I distinctly remember talking to my coach the night before the race and saying, “I have never felt more prepared for anything in my whole life.” I’d seen myself achieve this goal a thousand times in my mind. In my imagination, I had set markers for assessment: “If I’m still on pace and feeling good at 10 miles, it’s a good sign. If I make it to mile 18 on pace, I’m golden. It will feel so awesome to pass by mile 20.” When race day came and I hit these markers just as I’d envisioned, the psychological rush was powerful! I ended up running even splits (1:22:03, 1:22:03), finishing in 2:44:06, and accomplishing my goal. I knew it would take a lot of things falling into place, and I don’t discount that I had a little bit of luck, but I give enormous credit to a clear goal and a lot of visualization.
As you think about your own goals, it is good to keep in mind that there is more than one kind of goal. Try to focus on the things that you have the most control over. You have no control over how your competition is going to perform. You have no control over the weather. But you have total control over what you are going to do to prepare for these things. You have total control over the race strategy you choose, the mental messages you let into your head, and the breakfast of champions that you eat. Time and place goals, while common and worthwhile, are difficult to control, so keep these in perspective and make sure they are not your only measures of success.
I recommend that you do some thinking about, what I call, outcome and process goals.
Identify what you would be excited to achieve. What lessons have you learned from past races? Develop a mental strategy for how to improve in those areas this time around. If you have a time goal, learn the mile pace you need to hit and visualize yourself covering the race course at that pace. If you have your splits from past races of the same distance, take a look and see where you have the most room for improvement. What would it take for you to walk away feeling a sense of accomplishment?

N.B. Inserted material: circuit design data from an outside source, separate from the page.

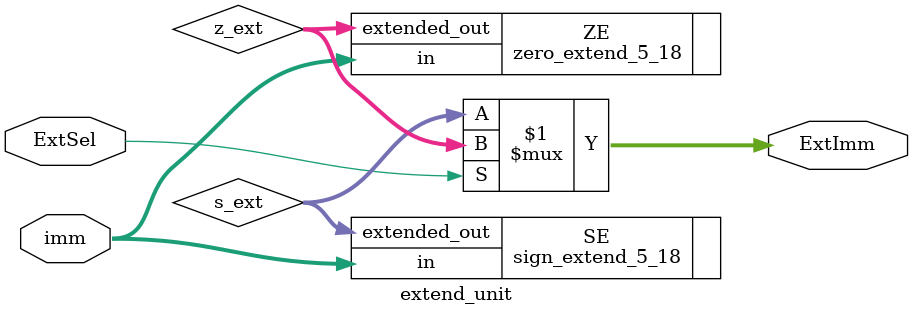
<source format=v>
module extend_unit (
    input  wire [4:0]  imm,
    input  wire        ExtSel,
    output wire [17:0] ExtImm
);
    wire [17:0] s_ext;
    wire [17:0] z_ext;

    sign_extend_5_18 SE(.in(imm), .extended_out(s_ext));
    zero_extend_5_18 ZE(.in(imm), .extended_out(z_ext));

    assign ExtImm = (ExtSel) ? z_ext : s_ext;
endmodule

</source>
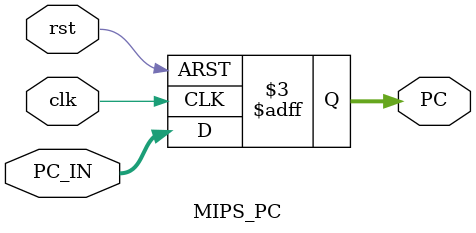
<source format=v>
module MIPS_PC (
    input wire [31:0] PC_IN,
    input wire clk,rst,
    output reg [31:0] PC
);
    
    always @(posedge clk or negedge rst) begin
        if(!rst)
        begin
            PC <= 'b0;
        end
        else
        begin
            PC <= PC_IN;
        end
    end
    
endmodule
</source>
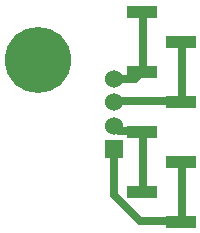
<source format=gbl>
G04 #@! TF.GenerationSoftware,KiCad,Pcbnew,8.0.4-8.0.4-0~ubuntu24.04.1*
G04 #@! TF.CreationDate,2024-09-02T11:32:13+02:00*
G04 #@! TF.ProjectId,avos_mini_tapper_coils,61766f73-5f6d-4696-9e69-5f7461707065,rev?*
G04 #@! TF.SameCoordinates,Original*
G04 #@! TF.FileFunction,Copper,L2,Bot*
G04 #@! TF.FilePolarity,Positive*
%FSLAX46Y46*%
G04 Gerber Fmt 4.6, Leading zero omitted, Abs format (unit mm)*
G04 Created by KiCad (PCBNEW 8.0.4-8.0.4-0~ubuntu24.04.1) date 2024-09-02 11:32:13*
%MOMM*%
%LPD*%
G01*
G04 APERTURE LIST*
G04 #@! TA.AperFunction,ComponentPad*
%ADD10C,5.600000*%
G04 #@! TD*
G04 #@! TA.AperFunction,ComponentPad*
%ADD11R,1.524000X1.524000*%
G04 #@! TD*
G04 #@! TA.AperFunction,ComponentPad*
%ADD12C,1.524000*%
G04 #@! TD*
G04 #@! TA.AperFunction,SMDPad,CuDef*
%ADD13R,2.510000X1.000000*%
G04 #@! TD*
G04 #@! TA.AperFunction,Conductor*
%ADD14C,0.700000*%
G04 #@! TD*
G04 APERTURE END LIST*
D10*
X110880000Y-98690000D03*
D11*
X117355000Y-106290000D03*
D12*
X117355000Y-104290000D03*
X117355000Y-102290000D03*
X117355000Y-100290000D03*
D13*
X119660000Y-94620000D03*
X122970000Y-97160000D03*
X119660000Y-99700000D03*
X122970000Y-102240000D03*
X119660000Y-104780000D03*
X122970000Y-107320000D03*
X119660000Y-109860000D03*
X122970000Y-112400000D03*
D14*
X119815000Y-104700000D02*
X117765000Y-104700000D01*
X119815000Y-109780000D02*
X119815000Y-104700000D01*
X117765000Y-104700000D02*
X117355000Y-104290000D01*
X117365000Y-100280000D02*
X117355000Y-100290000D01*
X119145000Y-100290000D02*
X119815000Y-99620000D01*
X119815000Y-94540000D02*
X119815000Y-99620000D01*
X117355000Y-100290000D02*
X119145000Y-100290000D01*
X123125000Y-97080000D02*
X123125000Y-102160000D01*
X117485000Y-102160000D02*
X117355000Y-102290000D01*
X123125000Y-102160000D02*
X117485000Y-102160000D01*
X123125000Y-112320000D02*
X119500000Y-112320000D01*
X119500000Y-112320000D02*
X117355000Y-110175000D01*
X117355000Y-110175000D02*
X117355000Y-106290000D01*
X123125000Y-107240000D02*
X123125000Y-112320000D01*
M02*

</source>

In the short term, set daily or weekly goal(s) that will help keep you on track toward your outcome goal(s). For example, you might have a physical therapy routine that you’re supposed to be doing 3 times per week to stay injury free – your goal could be to stay on that routine. Maybe you feel like your runs have been suffering because you’re not staying hydrated enough during the day – your goal could be to drink more while at work. Try to think about areas of your training and life that might be holding you back and make a goal to improve in one or two concrete ways.
Whether through humor, side-stepping, or bold honesty, find a way to share these goals with others – a little accountability will do you good as you make your goals reality!